13. A recording medium readable by a computer, wherein the computer performs a time axis / frequency axis conversion on the input signal to obtain a coefficient sequence on a frequency axis; Calculating a spectrum envelope based on the spectrum envelope; estimating the positions of peaks and valleys in the spectrum envelope; performing weighting of information amounts to the estimated positions of peaks and valleys in the spectrum envelope; Calculating an auditory weight for quantization based on the obtained spectral envelope; and performing a quantization based on the auditory weight for quantization. Calculating a first derivative, calculating an arithmetic mean of the first derivative, calculating a first derivative of the arithmetic mean of the first derivative to obtain a second derivative, 2 above Calculating an arithmetic mean value of the first derivative value, wherein the first derivative value or the arithmetic mean value of the first derivative value changes from a positive value to a negative value, and In the vicinity 2
If the arithmetic differential value of the first-order differential value or the second-order differential value is always a negative value, the frequency is regarded as a peak position, and the first-order differential value or the arithmetic mean of the first-order differential value is a negative value. To a positive value, and in the vicinity of the change, the second derivative or 2
If the arithmetic mean of the differential values is always a positive value, a recording medium that stores a signal encoding program that sets the frequency as a valley position.

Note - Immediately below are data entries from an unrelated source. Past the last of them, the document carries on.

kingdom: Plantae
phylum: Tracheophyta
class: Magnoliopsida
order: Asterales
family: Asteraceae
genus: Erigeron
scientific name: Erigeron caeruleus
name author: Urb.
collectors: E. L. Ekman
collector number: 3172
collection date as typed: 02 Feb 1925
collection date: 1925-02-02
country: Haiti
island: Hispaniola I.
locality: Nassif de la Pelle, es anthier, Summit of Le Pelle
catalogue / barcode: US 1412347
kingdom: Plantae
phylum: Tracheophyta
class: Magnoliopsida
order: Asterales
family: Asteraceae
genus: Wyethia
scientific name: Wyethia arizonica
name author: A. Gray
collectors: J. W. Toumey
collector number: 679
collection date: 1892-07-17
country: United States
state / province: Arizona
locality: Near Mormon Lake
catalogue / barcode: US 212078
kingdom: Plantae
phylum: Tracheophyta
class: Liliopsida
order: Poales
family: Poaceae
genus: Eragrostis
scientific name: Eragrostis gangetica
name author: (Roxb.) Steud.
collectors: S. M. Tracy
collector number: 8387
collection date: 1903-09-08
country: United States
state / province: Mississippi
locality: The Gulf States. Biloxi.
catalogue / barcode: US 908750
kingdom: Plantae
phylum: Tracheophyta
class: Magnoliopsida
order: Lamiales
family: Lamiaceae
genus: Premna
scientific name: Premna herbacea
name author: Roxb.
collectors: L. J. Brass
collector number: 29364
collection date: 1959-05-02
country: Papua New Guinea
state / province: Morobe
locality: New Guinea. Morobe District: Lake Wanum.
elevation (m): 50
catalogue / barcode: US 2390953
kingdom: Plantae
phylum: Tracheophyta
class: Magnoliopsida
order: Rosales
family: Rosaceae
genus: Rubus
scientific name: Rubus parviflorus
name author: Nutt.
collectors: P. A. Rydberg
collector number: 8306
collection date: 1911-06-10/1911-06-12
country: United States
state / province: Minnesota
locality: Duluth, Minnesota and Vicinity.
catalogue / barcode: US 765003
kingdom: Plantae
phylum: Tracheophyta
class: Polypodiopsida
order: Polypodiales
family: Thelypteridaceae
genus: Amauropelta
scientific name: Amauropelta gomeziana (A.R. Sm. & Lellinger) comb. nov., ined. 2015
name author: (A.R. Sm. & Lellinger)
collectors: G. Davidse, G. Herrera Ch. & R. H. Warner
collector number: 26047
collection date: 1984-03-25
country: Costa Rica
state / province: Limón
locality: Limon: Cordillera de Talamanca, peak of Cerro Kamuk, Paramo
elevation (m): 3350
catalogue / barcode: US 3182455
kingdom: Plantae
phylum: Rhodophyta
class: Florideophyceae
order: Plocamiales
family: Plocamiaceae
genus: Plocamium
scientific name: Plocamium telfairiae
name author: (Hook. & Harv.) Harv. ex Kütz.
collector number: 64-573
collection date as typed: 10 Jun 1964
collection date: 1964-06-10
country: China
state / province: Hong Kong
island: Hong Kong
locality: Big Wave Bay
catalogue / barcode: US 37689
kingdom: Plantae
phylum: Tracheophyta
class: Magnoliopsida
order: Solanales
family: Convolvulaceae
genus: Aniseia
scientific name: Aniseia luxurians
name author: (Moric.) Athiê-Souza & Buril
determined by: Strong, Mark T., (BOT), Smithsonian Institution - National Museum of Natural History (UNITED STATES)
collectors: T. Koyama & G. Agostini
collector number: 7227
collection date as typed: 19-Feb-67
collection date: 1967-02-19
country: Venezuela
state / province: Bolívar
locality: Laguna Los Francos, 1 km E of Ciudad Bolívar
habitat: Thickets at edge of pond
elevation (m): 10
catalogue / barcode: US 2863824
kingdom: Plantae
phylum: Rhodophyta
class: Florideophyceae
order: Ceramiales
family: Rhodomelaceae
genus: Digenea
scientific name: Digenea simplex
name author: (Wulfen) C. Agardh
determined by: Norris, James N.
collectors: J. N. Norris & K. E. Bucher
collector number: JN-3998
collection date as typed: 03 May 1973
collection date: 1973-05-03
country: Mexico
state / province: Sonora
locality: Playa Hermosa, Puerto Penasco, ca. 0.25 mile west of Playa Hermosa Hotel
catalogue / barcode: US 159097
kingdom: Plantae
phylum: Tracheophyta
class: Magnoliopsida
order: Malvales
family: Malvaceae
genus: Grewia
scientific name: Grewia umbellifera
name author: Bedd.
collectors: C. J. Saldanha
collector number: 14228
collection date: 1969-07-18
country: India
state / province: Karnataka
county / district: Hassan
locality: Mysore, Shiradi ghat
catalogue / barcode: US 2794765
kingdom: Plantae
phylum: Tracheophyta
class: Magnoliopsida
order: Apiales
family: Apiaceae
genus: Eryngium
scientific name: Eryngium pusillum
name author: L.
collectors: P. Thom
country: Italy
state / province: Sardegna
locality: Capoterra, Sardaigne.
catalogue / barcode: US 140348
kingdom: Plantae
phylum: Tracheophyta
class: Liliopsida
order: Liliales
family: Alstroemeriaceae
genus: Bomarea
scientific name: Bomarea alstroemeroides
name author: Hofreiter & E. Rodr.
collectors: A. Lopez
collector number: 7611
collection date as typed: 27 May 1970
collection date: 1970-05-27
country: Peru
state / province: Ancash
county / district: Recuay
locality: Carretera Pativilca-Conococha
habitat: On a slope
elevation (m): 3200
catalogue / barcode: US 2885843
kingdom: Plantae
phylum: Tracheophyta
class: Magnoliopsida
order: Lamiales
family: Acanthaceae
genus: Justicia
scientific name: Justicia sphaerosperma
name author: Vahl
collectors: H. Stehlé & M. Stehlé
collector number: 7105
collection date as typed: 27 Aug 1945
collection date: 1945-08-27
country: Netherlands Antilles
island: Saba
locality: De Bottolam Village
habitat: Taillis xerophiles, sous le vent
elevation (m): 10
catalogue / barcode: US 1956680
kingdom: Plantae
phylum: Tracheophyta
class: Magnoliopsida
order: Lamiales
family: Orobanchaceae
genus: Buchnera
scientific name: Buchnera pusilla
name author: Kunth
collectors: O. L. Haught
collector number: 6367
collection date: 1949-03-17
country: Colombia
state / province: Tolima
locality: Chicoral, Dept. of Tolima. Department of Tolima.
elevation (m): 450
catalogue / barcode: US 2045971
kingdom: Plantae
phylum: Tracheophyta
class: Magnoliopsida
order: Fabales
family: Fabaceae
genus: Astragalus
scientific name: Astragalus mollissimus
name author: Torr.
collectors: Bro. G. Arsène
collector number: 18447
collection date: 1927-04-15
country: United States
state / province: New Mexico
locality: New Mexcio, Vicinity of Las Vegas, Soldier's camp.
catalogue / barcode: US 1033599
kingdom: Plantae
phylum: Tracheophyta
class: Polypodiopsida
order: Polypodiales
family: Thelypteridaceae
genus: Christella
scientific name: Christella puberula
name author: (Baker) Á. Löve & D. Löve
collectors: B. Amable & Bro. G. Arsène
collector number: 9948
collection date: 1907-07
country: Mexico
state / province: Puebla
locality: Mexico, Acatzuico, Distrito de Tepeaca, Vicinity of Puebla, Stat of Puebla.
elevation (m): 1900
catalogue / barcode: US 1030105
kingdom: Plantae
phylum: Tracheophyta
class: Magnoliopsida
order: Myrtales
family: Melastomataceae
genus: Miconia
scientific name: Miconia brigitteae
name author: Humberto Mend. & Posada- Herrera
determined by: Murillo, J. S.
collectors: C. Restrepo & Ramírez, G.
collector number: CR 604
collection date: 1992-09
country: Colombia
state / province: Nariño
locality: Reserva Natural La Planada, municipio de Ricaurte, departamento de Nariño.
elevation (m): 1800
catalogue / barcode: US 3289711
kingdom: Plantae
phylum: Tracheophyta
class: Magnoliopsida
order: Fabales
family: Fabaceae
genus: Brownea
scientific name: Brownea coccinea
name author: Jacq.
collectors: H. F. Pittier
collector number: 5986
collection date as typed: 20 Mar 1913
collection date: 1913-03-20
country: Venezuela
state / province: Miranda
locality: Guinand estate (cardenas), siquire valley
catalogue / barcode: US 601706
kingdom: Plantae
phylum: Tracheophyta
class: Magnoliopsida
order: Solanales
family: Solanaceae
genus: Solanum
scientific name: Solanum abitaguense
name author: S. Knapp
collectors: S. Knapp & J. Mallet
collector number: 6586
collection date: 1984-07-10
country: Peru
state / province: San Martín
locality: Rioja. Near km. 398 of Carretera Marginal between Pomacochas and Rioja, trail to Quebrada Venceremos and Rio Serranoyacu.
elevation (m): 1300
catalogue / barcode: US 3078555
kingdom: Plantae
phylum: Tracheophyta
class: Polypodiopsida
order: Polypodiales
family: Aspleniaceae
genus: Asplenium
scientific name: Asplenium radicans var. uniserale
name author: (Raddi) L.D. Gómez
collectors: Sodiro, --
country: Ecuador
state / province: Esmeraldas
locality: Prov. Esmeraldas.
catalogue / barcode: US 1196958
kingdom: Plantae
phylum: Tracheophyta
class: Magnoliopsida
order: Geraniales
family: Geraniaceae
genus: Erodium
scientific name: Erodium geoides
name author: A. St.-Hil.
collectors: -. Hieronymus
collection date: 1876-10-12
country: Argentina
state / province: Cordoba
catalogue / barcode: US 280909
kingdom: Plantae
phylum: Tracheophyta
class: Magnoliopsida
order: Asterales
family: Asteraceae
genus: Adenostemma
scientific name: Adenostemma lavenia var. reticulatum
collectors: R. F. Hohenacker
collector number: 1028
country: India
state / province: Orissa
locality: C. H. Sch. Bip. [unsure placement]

14. The step of weighting the amount of information is performed by using a weighting function that raises the vicinity of the hill high and lowers the vicinity of the valley deeply, or lowers the vicinity of the mountain and lifts the vicinity of the valley so as to be shallow. The recording medium according to claim 11, further comprising a step of performing a weighting operation on the positions of the peaks and valleys.

15. The step of calculating auditory weights for quantization includes:
12. The recording medium according to claim 11, wherein the step of obtaining an auditory weight for quantization is based on an envelope curve obtained by weighting the amount of information to peaks and valleys.